Dr. Biden said, “Our military families deserve the very best efforts of each of us, to ease the burdens created by their service to our country. It is our sacred obligation to show our military families that we truly appreciate their sacrifices on our behalf.”

Mrs. Obama said, “nurses are the front line of America’s health care system. Every day, with your hard work, with your skill, your compassion, nurses determine the quality of care that we all receive.”

After more than 10 years of war, nearly 50,000 of America’s military members have been wounded, many of them severely. These are the visible wounds of war. But the invisible wounds which are the signature injuries of the wars in Iraq and Afghanistan—PTSD and TBI—have impacted roughly one in six of this country’s veterans. Mrs. Obama said, “These combat-related mental health challenges are natural, normal, human responses to the violence of war. They are not in any way a sign of weakness, and they should never be a source of shame or a cause for stigma.” She urged veterans to ask for help, that it is not a sign of weakness.

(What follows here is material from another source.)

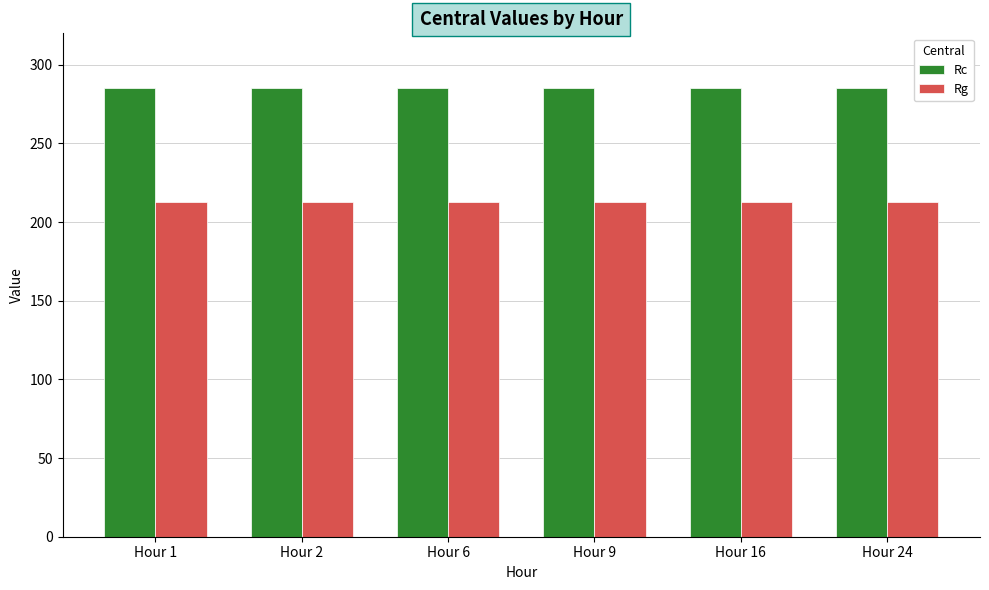

What is the sum of the Rc values at Hour 16 and Hour 2?

571.1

She told the nurses and nursing students, “we know that by joining forces with all of you and millions of nurses across this country, we can serve our men and women in uniform and their families as well as they have served this country.

Though the Department of Defense and the Veterans Administration continue their efforts to address and treat PTSD, half of today’s Iraq and Afghanistan veterans seek care from health care providers outside the VA system. Nurses are often the first-line providers of care for veterans with PTSD and nurse scientists at the University of Pennsylvania School of Nursing are leaders in fundamental research on this life-altering disorder.